Foreign language requirements vary from school to school, and the exact requirement is often not clear for any individual school. For example, is the "minimum" requirement really adequate? Do language classes in middle school count? If a college requires 4 years of a language, does a high score on the AP fulfill the requirement? Competitive colleges require at least two years of foreign language classes in high school in general. As you'll see below, Stanford would like to see three or more years, and Harvard urges applicants to take four years. These classes should be in the same language -- colleges would much prefer to see proficiency in one language than a superficial smattering of several languages. They are clearly signaling that language study beyond two years would strengthen your application when a college recommends "two or more" years of a language. A demonstrated proficiency in a second language will strengthen your application, no matter where you apply for college. Life in college and after college is becoming increasingly globalized, so strength in a second language carries a lot of weight with admissions counselors. That said in case their applications demonstrate strengths in other areas, students who have just can win admission.

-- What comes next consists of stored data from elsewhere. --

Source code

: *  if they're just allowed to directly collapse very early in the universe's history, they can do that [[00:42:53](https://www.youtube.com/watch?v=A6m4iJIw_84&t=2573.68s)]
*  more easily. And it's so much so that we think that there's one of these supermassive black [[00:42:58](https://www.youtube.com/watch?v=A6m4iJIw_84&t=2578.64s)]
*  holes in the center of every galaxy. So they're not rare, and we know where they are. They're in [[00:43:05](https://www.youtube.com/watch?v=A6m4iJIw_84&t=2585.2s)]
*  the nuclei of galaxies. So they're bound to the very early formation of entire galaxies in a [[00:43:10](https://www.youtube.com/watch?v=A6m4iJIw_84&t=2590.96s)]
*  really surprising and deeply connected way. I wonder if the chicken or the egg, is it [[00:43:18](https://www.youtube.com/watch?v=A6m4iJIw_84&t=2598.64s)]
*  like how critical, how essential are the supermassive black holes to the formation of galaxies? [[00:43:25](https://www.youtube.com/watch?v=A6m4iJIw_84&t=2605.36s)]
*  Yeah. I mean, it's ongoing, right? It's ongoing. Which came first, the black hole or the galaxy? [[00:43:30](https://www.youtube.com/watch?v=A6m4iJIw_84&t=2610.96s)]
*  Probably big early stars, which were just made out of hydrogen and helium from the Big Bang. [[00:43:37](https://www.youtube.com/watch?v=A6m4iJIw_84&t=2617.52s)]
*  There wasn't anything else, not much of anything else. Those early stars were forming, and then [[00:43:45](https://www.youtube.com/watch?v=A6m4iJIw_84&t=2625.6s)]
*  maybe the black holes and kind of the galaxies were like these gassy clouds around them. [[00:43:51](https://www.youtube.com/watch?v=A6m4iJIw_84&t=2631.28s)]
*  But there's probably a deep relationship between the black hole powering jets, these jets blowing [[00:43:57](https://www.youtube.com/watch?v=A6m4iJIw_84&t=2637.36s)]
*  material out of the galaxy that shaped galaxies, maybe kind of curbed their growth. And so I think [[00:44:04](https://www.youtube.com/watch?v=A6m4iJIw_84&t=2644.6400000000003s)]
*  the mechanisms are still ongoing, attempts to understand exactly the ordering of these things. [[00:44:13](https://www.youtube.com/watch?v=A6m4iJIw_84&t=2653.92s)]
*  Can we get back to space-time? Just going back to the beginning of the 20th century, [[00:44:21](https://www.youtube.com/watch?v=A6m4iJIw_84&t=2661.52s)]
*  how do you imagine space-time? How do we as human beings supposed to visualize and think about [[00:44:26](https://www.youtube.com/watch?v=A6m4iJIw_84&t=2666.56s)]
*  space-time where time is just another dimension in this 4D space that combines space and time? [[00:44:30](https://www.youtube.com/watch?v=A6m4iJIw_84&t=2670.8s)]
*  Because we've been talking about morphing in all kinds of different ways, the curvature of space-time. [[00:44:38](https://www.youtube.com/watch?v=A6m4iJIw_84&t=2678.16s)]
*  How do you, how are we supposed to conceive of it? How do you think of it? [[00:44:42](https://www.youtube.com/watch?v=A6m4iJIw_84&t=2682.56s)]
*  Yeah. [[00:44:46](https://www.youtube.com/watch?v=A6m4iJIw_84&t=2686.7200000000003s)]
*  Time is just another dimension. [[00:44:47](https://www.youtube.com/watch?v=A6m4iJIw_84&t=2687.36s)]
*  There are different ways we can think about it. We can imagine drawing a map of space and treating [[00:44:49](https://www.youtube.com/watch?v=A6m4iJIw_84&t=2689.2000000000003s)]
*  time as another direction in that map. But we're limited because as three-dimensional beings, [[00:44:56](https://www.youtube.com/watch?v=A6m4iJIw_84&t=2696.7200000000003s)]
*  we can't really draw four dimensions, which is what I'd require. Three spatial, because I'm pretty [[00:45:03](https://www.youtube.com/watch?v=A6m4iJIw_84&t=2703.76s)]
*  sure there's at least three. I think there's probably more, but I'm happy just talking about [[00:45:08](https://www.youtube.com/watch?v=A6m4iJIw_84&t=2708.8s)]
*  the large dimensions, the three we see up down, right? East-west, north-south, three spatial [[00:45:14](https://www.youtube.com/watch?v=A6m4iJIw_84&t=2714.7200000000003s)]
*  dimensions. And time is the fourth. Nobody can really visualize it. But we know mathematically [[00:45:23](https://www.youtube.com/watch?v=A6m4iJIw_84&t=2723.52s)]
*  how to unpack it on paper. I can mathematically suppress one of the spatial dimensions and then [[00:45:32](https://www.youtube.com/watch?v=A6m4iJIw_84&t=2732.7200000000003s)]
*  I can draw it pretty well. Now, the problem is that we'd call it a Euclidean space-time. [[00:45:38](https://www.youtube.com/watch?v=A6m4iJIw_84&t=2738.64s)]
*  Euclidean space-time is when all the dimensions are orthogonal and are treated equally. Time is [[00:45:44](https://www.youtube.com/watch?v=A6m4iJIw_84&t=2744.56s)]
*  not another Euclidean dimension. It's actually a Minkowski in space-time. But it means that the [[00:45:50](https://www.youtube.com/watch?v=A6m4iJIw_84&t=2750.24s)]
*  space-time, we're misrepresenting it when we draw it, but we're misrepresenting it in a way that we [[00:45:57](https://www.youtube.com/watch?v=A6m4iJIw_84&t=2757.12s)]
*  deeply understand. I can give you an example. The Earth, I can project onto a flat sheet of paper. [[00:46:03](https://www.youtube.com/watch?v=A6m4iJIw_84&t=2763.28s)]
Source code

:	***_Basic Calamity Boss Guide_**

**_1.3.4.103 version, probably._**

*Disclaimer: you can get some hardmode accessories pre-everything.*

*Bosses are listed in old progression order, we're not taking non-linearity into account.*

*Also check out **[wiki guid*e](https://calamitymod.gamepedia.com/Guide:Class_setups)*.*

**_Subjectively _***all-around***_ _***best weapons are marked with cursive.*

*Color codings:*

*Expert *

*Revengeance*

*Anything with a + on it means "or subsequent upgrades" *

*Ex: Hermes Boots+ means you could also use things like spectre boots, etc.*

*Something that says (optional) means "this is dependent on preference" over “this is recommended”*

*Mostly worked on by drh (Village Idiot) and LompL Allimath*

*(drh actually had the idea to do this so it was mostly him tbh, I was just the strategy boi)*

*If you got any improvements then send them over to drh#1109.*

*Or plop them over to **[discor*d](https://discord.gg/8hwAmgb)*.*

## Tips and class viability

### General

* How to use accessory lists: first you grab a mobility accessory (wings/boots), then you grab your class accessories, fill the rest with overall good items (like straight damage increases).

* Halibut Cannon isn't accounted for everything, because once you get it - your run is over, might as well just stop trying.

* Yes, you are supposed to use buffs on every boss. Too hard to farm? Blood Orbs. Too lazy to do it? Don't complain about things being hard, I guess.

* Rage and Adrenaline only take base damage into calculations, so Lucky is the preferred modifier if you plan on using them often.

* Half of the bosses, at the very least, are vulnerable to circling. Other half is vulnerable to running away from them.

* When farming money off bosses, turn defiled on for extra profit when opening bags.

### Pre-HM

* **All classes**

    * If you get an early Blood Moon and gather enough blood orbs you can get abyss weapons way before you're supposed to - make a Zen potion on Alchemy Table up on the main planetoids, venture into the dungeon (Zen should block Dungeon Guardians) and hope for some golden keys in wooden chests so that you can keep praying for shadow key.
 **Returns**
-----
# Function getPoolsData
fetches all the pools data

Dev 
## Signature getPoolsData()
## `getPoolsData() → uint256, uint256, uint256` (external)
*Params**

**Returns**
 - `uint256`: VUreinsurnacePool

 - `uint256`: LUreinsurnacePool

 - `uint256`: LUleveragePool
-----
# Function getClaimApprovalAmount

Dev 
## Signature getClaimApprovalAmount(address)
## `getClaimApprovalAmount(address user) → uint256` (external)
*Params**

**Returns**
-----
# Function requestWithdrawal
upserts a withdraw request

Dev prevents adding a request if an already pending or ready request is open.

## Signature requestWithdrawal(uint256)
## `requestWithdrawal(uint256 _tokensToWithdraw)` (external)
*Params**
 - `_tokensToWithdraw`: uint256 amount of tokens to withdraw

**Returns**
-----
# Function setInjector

Foreign language requirement for college admission

Some less competitive schools do not even have a high school language requirement and assume some students will simply study a language once they get to college.  Most colleges will consider that evidence of adequate high school foreign language preparation (and you're likely to get course credit in college) in case you score a 4 or 5 on an AP language exam.  Check with the schools to which you apply to find out exactly what their Advanced Placement policies are. There are many charts that show you the foreign language requirement at several competitive colleges.  ou should leave secondary school knowing at least one foreign language well enough to read it easily and pronounce it acceptably. Knowing a foreign language enables you to enter another culture and to understand its ideas and its values. A fundamental aspect of language-learning must be a grasp of vocabulary and syntax that allows you to read novels, plays, poems, and magazines, with as much of a native speaker's comprehension as possible This will be heard by all students who chose Harvard university for their higher education. Many secondary school students take a smattering of several languages. They realize that they cannot read or speak any of these languages well when it is too late. We urge you to try to study at least one foreign language and its literature for four years. Continuity of study is important, too, because a "year off" from a language can be a real setback. Once you are comfortably fluent, you will possess that language – and better appreciate the culture it has shaped – for the rest of your life is another part of device of Harvard.